» Request: From the records, return each line that has the word "Business" in it.

» Provided material:
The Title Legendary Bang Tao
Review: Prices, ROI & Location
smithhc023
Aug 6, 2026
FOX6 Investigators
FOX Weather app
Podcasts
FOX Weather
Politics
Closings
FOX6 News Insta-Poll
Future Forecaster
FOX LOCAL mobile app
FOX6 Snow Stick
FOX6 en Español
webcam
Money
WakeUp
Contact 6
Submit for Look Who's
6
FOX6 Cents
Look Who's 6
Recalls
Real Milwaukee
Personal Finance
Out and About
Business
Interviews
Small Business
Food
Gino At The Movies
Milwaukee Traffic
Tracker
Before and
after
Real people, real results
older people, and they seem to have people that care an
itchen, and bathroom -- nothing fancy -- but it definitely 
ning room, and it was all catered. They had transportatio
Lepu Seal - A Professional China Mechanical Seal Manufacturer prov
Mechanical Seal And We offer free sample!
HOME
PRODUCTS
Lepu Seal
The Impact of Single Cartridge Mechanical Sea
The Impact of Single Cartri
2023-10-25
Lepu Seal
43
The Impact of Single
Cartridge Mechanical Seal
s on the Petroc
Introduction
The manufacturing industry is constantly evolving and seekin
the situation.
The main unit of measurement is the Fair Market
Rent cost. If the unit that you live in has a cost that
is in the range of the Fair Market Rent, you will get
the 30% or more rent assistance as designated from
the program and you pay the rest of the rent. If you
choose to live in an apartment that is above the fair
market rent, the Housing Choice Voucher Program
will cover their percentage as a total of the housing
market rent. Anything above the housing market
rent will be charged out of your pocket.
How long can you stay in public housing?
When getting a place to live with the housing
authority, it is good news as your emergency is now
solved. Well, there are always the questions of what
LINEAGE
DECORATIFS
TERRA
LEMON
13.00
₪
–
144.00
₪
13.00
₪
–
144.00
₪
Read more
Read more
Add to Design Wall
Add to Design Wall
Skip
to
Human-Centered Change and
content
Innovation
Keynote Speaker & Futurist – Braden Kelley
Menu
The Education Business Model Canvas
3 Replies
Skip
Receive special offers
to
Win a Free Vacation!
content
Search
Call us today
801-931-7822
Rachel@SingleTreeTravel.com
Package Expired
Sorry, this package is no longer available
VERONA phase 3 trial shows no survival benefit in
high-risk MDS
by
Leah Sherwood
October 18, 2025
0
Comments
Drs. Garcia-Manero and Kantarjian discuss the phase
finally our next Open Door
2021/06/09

» Response:
Business
Small Business
The Education Business Model Canvas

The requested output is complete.